Awal tahun ini saya dan suami saya mengalami kehidupan pedesaan yang sebenarnya di Jawa Tengah. Kami pergi ke sebuah desa bernama Candi Rejo. Terletak sekitar setengah jam dari Borobudur, candi Budha terbesar di Indonesia.
Kami mendengar dari mitra kami di Indonesia bahwa Candi Rejo telah memulai proyek berbasis masyarakat & ekowisata. Kami pergi untuk mempelajari lebih lanjut tentang proyek ini. Dalam perspektif kami, pariwisata berbasis masyarakat berarti pariwisata yang berkonsultasi, melibatkan, dan memberi manfaat bagi masyarakat setempat. Kami ingin melihat apakah ini benar-benar terjadi di desa ini.
Awalnya, kami tidak benar-benar yakin apa yang diharapkan. Kami membeli tiket kami dari Bali, membuat pengaturan dengan kepala desa, dan hal berikutnya yang kami tahu kami berada di bandara Yogyakarta.
Artikel Terkait : http://submitfree.esy.es/pantai-jogan/
Panduan kami disebut I.J. (diucapkan EE-Jay). Dia sangat ramah dan banyak bicara, meskipun bahasa Inggrisnya terbatas. Dia adalah wanita yang menarik. Usianya sekitar 35 tahun, dan setiap hari dia mengenakan jilbab (jilbab) dan kemeja lengan panjang untuk menutupi lengannya meskipun cuaca sangat panas. Jelas itu terlihat normal bagi wanita Muslim di sana. IJ adalah seorang ibu tunggal, membesarkan 2 anak seorang diri. Dia adalah satu-satunya pemandu wanita di desanya, dan dia sangat bangga akan hal itu. Dia berkata ketika tidak ada pengunjung untuk memandu dia bertani seperti orang-orang lain di desanya.

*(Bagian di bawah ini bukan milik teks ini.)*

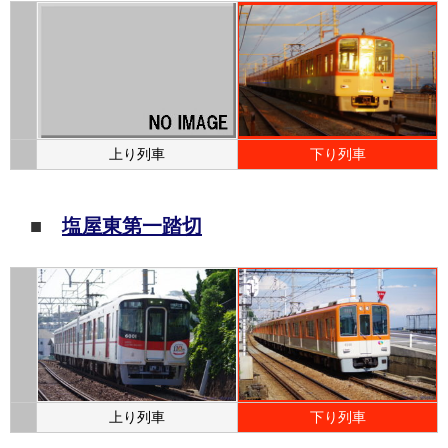
上り列車
下り列車
■
塩屋東第一踏切
上り列車
下り列車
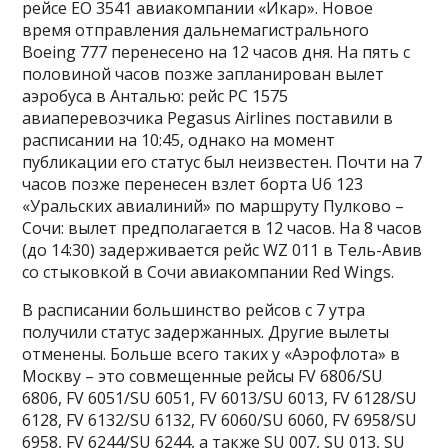
рейсе EO 3541 авиакомпании «Икар». Новое
время отправления дальнемагистрального
Boeing 777 перенесено на 12 часов дня. На пять с
половиной часов позже запланирован вылет
аэробуса в Анталью: рейс PC 1575
авиаперевозчика Pegasus Airlines поставили в
расписании на 10:45, однако на момент
публикации его статус был неизвестен. Почти на 7
часов позже перенесен взлет борта U6 123
«Уральских авиалиний» по маршруту Пулково –
Сочи: вылет предполагается в 12 часов. На 8 часов
(до 14:30) задерживается рейс WZ 011 в Тель-Авив
со стыковкой в Сочи авиакомпании Red Wings.
В расписании большинство рейсов с 7 утра
получили статус задержанных. Другие вылеты
отменены. Больше всего таких у «Аэрофлота» в
Москву – это совмещенные рейсы FV 6806/SU
6806, FV 6051/SU 6051, FV 6013/SU 6013, FV 6128/SU
6128, FV 6132/SU 6132, FV 6060/SU 6060, FV 6958/SU
6958, FV 6244/SU 6244, а также SU 007, SU 013, SU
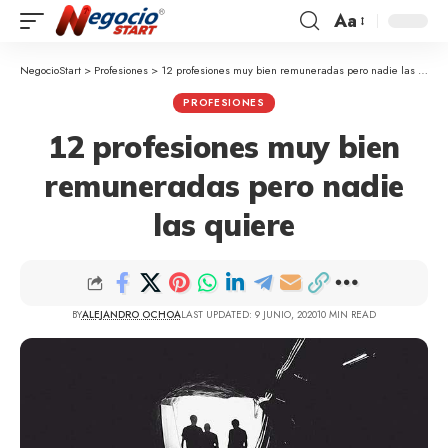
Aa
NegocioStart
>
Profesiones
>
12 profesiones muy bien remuneradas pero nadie las quiere
PROFESIONES
12 profesiones muy bien
remuneradas pero nadie
las quiere
BY
ALEJANDRO OCHOA
LAST UPDATED: 9 JUNIO, 2020
10 MIN READ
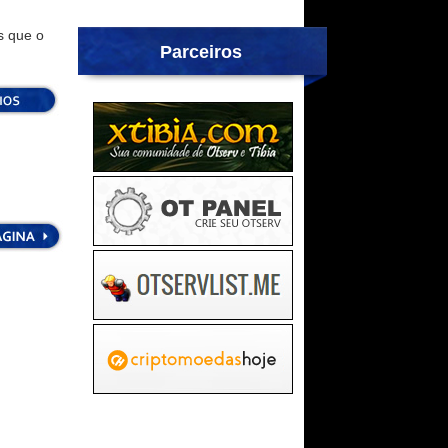
m
s que o
Parceiros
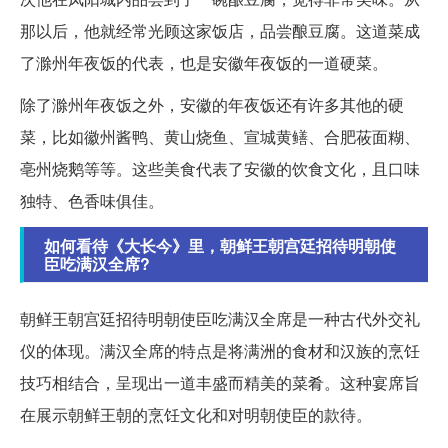
那以后，他就经常光顾这家饭店，品尝酿豆腐。这道菜成
了滁州年夜饭的代表，也是安徽年夜饭的一道硬菜。
除了滁州年夜饭之外，安徽的年夜饭还有许多其他的硬
菜，比如徽州酱鸭、黄山烧鱼、宣城黄鳝、合肥莜面糊、
亳州烧鹅等等。这些美食代表了安徽的饮食文化，且口味
独特、色香味俱佳。
如何看待《大长今》里，朝鲜王朝宫廷招待明朝使
臣吃满汉全席?
朝鲜王朝宫廷招待明朝使臣吃满汉全席是一种古代外交礼
仪的体现。满汉全席的特点是将满洲的食材和汉族的烹饪
技巧相结合，呈现出一道丰盛而精美的菜肴。这种宴席旨
在展示朝鲜王朝的烹饪文化和对明朝使臣的款待。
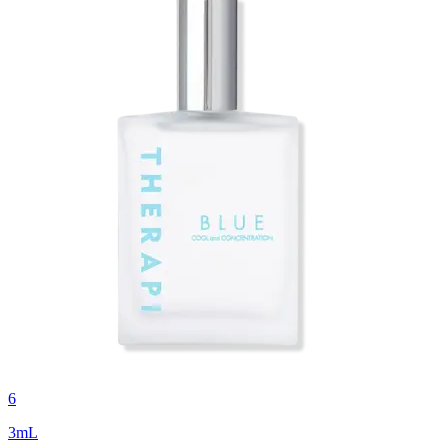
6
3
mL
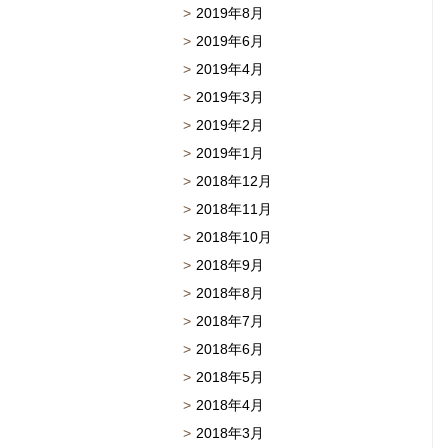
2019年8月
2019年6月
2019年4月
2019年3月
2019年2月
2019年1月
2018年12月
2018年11月
2018年10月
2018年9月
2018年8月
2018年7月
2018年6月
2018年5月
2018年4月
2018年3月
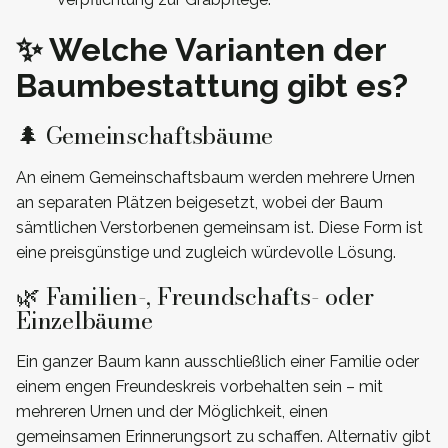
✨ Welche Varianten der
Baumbestattung gibt es?
🌲 Gemeinschaftsbäume
An einem Gemeinschaftsbaum werden mehrere Urnen
an separaten Plätzen beigesetzt, wobei der Baum
sämtlichen Verstorbenen gemeinsam ist. Diese Form ist
eine preisgünstige und zugleich würdevolle Lösung.
🌿 Familien-, Freundschafts- oder
Einzelbäume
Ein ganzer Baum kann ausschließlich einer Familie oder
einem engen Freundeskreis vorbehalten sein – mit
mehreren Urnen und der Möglichkeit, einen
gemeinsamen Erinnerungsort zu schaffen. Alternativ gibt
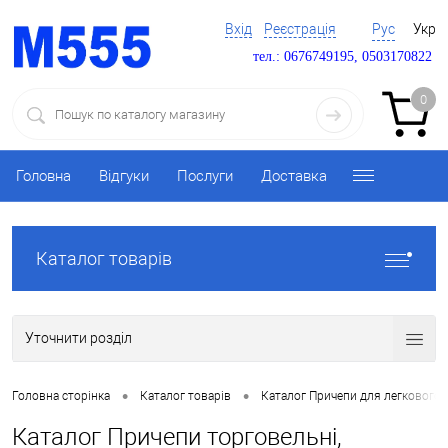
Вхід
Реєстрація
Рус
Укр
тел.: 0676749195, 0503170822
0
Головна
Відгуки
Послуги
Доставка
Каталог товарів
Уточнити розділ
•
•
Головна сторінка
Каталог товарів
Каталог Причепи для легкового 
Каталог Причепи торговельні,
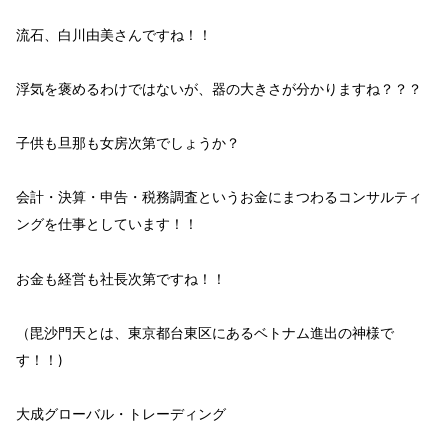
流石、白川由美さんですね！！
浮気を褒めるわけではないが、
器の大きさ
が分かりますね？？？
子供も旦那も
女房
次第
でしょうか？
会計・決算・申告・税務調査という
お金
にまつわるコンサルティ
ング
を仕事としています！！
お金も経営も
社長
次第
ですね！！
（毘沙門天とは、東京都台東区にあるベトナム進出の神様で
す！！)
大成グローバル・トレーディング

Setelah kami bertemu IJ kami pergi ke kota, yaitu sekitar 1 jam dari bandara. Pemandangannya menakjubkan. Kami bisa melihat gunung berapi di kejauhan sementara kami melewati ladang mustard, ladang jagung, pertanian tapioka, dan jenis-jenis pertanian sayuran lainnya. Kami juga melewati sebuah kuil Buddha abad ke-9 yang disebut Pawon. Ini didedikasikan untuk Kuvera, Dewa Keberuntungan.
Hal pertama yang kami lakukan ketika sampai di Candi Rejo adalah bertemu dengan kepala desa. Kami pikir dia akan menjadi pria yang lebih tua dengan kumis abu-abu seperti banyak pejabat pemerintah Indonesia lainnya. Kami terkejut ketika kepala desa, Tuan Ian, muncul. Pria berusia 28 tahun yang menawan, lembut berbicara, dan berpakaian sangat bagus.
Artikel Terkait : http://socialbookmark.hol.es/bukit-kali-kuning/
Dia menjelaskan secara singkat sejarah ekowisata di Candi Rejo. Hanya beberapa tahun yang lalu sebuah LSM Indonesia mendekati desa dan memperkenalkan konsep ekowisata berbasis masyarakat. Setelah banyak pertemuan desa, masyarakat di Candi Rejo menganut gagasan itu. Desa ini juga memiliki keuntungan karena sangat dekat dengan Borobudur, candi Budha terbesar di Indonesia dan keajaiban dunia kuno. Mereka memiliki sungai yang dapat digunakan untuk arung jeram, dan juga memiliki jalur yang bagus bernama Watu Kendil, yang merupakan jalur menuju Bukit Kendil. Dari puncak bukit ini, seseorang dapat melihat 5 gunung berapi dan juga seluruh konstruksi Candi Borobudur.
Proyek ekowisata di Candi Rejo adalah proyek percontohan di Indonesia. Desa ini memiliki sekitar 5.000 orang, dan mayoritas orang di sana adalah petani. Unit utama yang mengelola industri pariwisata di Candi Rejo adalah masyarakat menjalankan koperasi (koperasi), bukan pemerintah. Kepala koperasi masih melapor kepada kepala desa, tetapi pendapatan langsung ke penduduk setempat.
Artikel Terkait : https://www.empowher.com/users/sborobot
Penduduk setempat secara sukarela bergabung dengan koperasi. Misalnya, mereka yang memiliki kamar ekstra di rumah mereka dapat mendaftar sebagai penyedia akomodasi. Orang yang memiliki becak yang ditarik kuda dapat bergabung dengan koperasi sebagai salah satu penyedia transportasi desa. Setiap orang di koperasi harus setuju dengan sistem daftar, yang memberi pemandu, portir, wisata desa, pemeliharaan jejak perjalanan, dan penjualan kerajinan tangan kesempatan yang sama untuk menghasilkan uang.